Rinascere nello Spirito o far rinascere è sempre operazione che richiede coinvolgimento personale, sforzo, pena: per questo usare il verbo partorire sarebbe più espressivo in italiano che il verbo generare (i verbi corrispondenti greco ed ebraico si possono tradurre in ambedue i modi).
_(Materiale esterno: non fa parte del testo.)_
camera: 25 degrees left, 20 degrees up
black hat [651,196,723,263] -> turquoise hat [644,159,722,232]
Far trionfare in noi o in altri lo Spirito è sempre un parto con tutte le sue caratteristiche di rischio, dolore, distacco, prima, di gioia che tutto fa ridimensionare, dopo. «La donna, quando partorisce, è afflitta, perché è giunta la sua ora; ma quando ha dato alla luce il bambino, non si ricorda più dell’afflizione per la gioia che è venuto al mondo un uomo» (Gv 16,21): Gesù stesso usa questa immagine per i discepoli messi alla prova dalla sua passione, essi infatti saranno davvero uomini spirituali dopo che il seno di Gesù sarà stato squarciato, allora saranno partoriti a nuova vita, dopo la resurrezione, dopo una separazione sul piano del visibile.
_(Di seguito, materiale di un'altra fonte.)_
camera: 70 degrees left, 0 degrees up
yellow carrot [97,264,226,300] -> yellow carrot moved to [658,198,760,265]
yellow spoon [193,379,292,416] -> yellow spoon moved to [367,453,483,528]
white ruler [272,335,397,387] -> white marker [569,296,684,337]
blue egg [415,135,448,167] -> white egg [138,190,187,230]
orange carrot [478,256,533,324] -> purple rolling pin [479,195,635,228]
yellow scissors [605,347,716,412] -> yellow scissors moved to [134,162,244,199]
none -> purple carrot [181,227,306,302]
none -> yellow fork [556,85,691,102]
Voglio pensare che le Clarisse seppero della scelta e gioirono del suo andare là dove il Signore non era conosciuto e nemmeno presente nell’Eucaristia per l’assenza di preti e allargarono il cuore della loro preghiera ai suoi passi, proprio come dai tempi di Chiara facevano per la missione dei loro fratelli minori e per restare aperte agli orizzonti del mondo. Anche in questo le Clarisse possono essere state maestre per Charles, nel saper vivere senza vedere frutti, lui non vedrà mai compiersi il suo desiderio di compagni e resterà solo.
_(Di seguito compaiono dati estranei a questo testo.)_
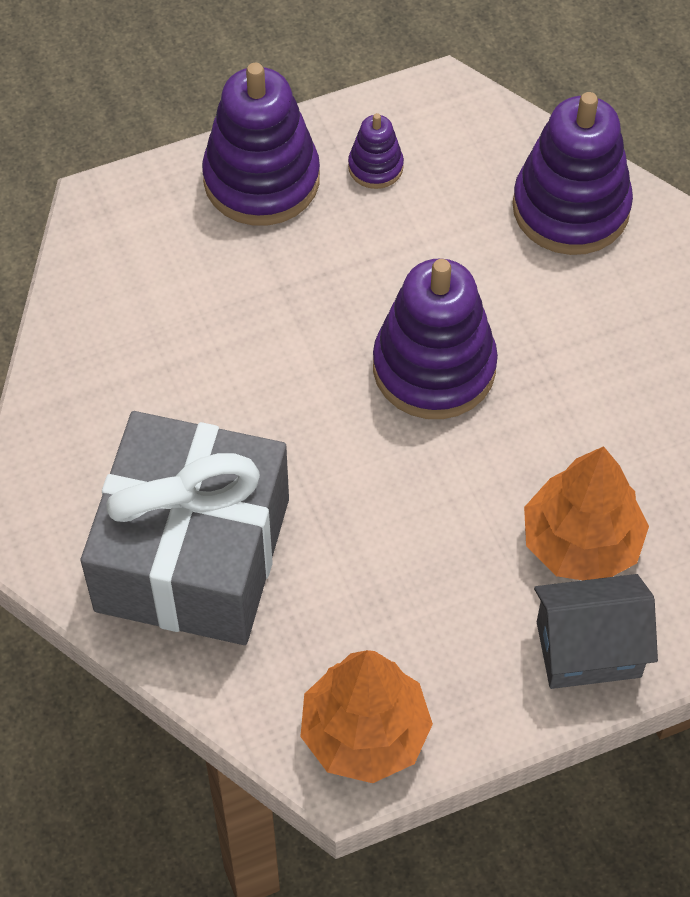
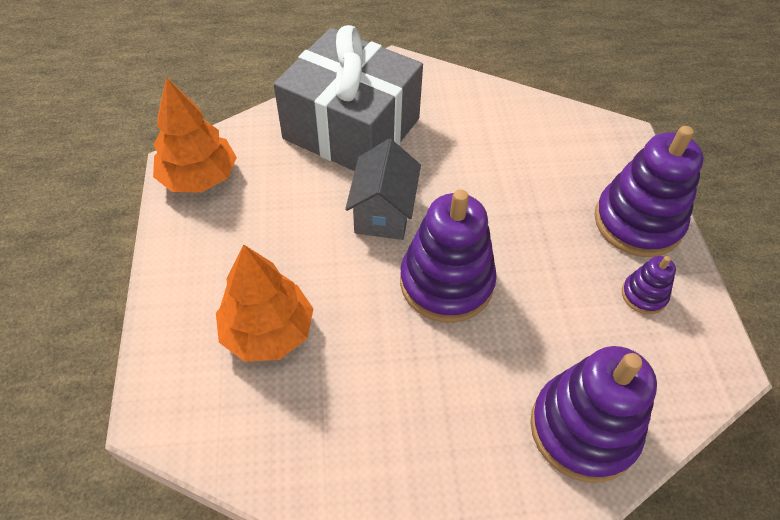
camera: 105 degrees right, 5 degrees down
grey house [534,574,658,689] -> grey house moved to [345,139,421,240]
Lui, come loro, forse come tutti i grandi contemplativi nascosti a sè medesimi, vivrà la beatitudine del credere e della fedeltà senza misurare la propria fecondità, anzi pensando a volte di aver sbagliato tutto, pur se finisce sempre per abbandonarsi al Padre. Vi è nella Chiesa il ministero di coloro che generano alla vita spirituale visibilmente, per quanto è dato di vedere, ma vi è anche quello di coloro che ne vivono la gestazione nascosta nel silenzio e nella solitudine, nella separatezza fisica o del cuore. Il tema del nascondimento accompagna queste persone che portano in sé il desiderio della salvezza di tutti gli uomini, basta pensare a santa Teresina, ma anche a Silvano del Monte Athos, alla reclusa camaldolese Nazarena, tutte figure che vale la pena conoscere.

Da sempre nella Chiesa si è riconosciuta la fecondità di queste presenze e oggi più che mai i monasteri sono chiamati a questo compito e a partorire la vocazione delle persone che sostano presso di loro in ricerca della propria chiamata, forse inusuale: solo così queste ultime potranno seguire il vento dello Spirito e non le proprie inquietudini, così come ci insegna l’avventura di Charles de Foucauld.